TASK DETAILS:
Give back the records below exactly, omitting the pictures.

EXTRACTED RECORDS:
=======

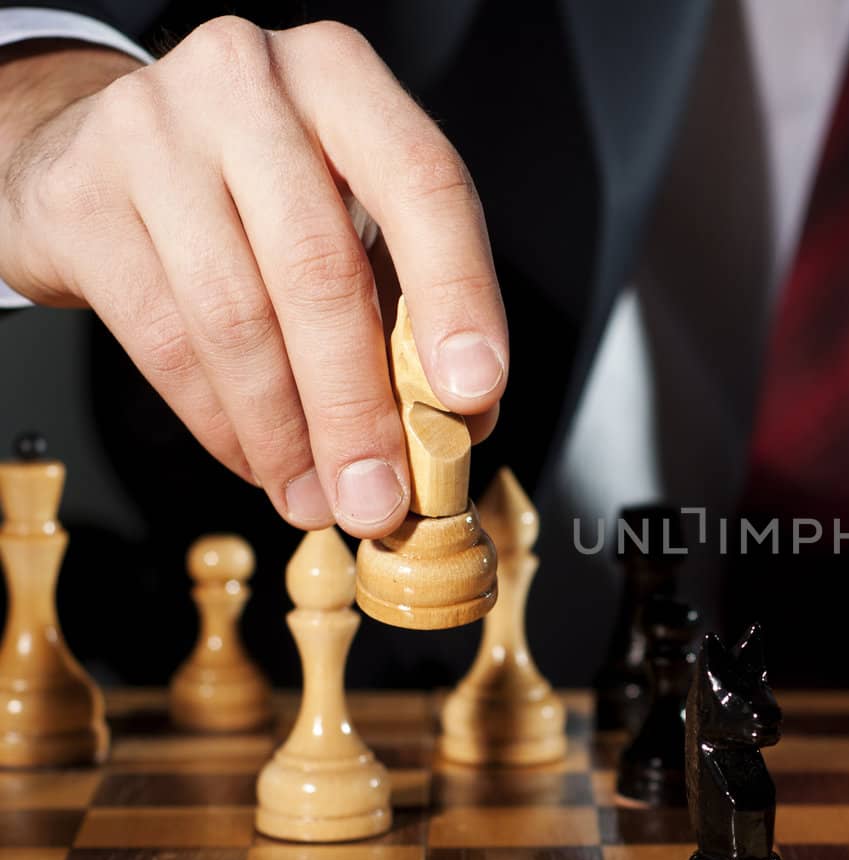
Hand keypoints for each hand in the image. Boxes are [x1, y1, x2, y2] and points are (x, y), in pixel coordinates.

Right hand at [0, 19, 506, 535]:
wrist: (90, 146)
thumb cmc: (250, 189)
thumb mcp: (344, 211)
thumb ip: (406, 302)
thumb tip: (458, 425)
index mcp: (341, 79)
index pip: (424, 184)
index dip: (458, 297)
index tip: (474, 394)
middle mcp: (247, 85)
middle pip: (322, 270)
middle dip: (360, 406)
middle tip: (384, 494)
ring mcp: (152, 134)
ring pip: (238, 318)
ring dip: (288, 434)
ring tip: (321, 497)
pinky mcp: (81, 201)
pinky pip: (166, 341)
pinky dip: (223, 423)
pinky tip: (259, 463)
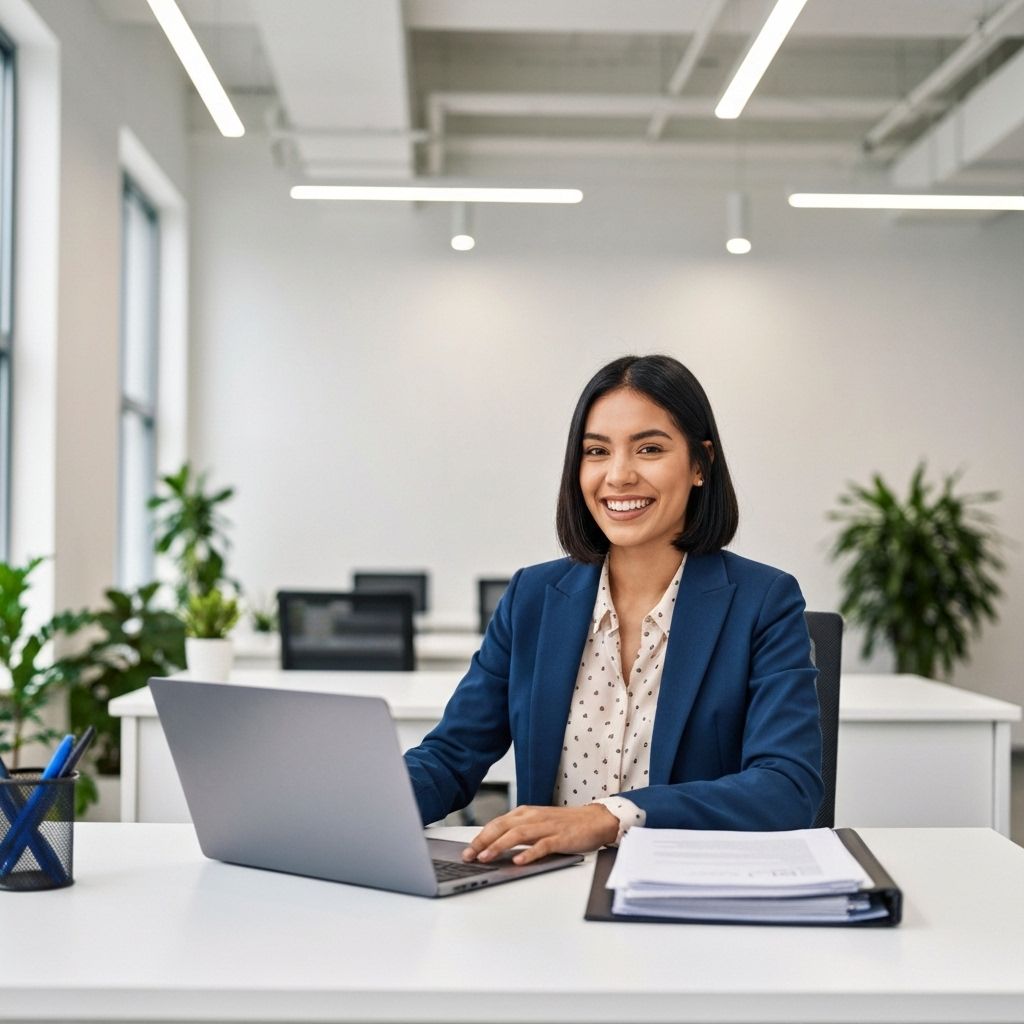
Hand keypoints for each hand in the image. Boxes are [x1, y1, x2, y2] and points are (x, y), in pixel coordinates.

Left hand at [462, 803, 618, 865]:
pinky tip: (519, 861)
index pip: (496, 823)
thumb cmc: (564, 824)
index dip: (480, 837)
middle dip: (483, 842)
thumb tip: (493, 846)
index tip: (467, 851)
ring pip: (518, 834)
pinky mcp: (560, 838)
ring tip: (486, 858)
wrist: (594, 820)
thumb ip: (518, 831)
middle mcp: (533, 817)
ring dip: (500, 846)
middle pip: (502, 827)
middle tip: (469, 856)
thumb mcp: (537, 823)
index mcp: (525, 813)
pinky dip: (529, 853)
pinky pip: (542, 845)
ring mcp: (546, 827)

=======

RESPONSE AREA:
Hand keypoints for each hand in the image. Boxes are [x1, y1, x2, y2] and points are (x, y), in pixel coordinates.

Right hand at [0, 19, 506, 535]:
wrist: (90, 146)
thumb cmc: (250, 189)
thumb mcp: (344, 211)
thumb ip: (406, 302)
thumb tip: (458, 425)
index mcp: (341, 79)
index pip: (424, 184)
index dip: (458, 297)
index tip: (474, 394)
middle mcp: (247, 85)
middle pip: (322, 270)
middle dip: (360, 406)
middle tip: (384, 494)
ring mcp: (152, 134)
ring pip: (238, 318)
ring dip: (288, 434)
ring tip: (321, 497)
pinky mcp: (81, 201)
pinky pip: (166, 341)
pinky dip: (223, 423)
pinky tip: (259, 463)
Hand keypoints for each hand in the image. Boxes are [x1, y1, x2, y2] and points are (x, y), in pixel coordinates.

Left hand at [462, 803, 618, 865]:
pinky tip: (519, 861)
index pip: (496, 823)
thumb cmc: (564, 824)
index dip: (480, 837)
middle dip: (483, 842)
thumb tip: (493, 846)
index tip: (467, 851)
ring pip: (518, 834)
pinky mcp: (560, 838)
ring tip: (486, 858)
wrist: (594, 820)
thumb ip: (518, 831)
middle mcp: (533, 817)
ring dip: (500, 846)
middle pip: (502, 827)
middle tip: (469, 856)
thumb mcp: (537, 823)
index mcp: (525, 813)
pinky dip: (529, 853)
pinky pip: (542, 845)
ring mcp: (546, 827)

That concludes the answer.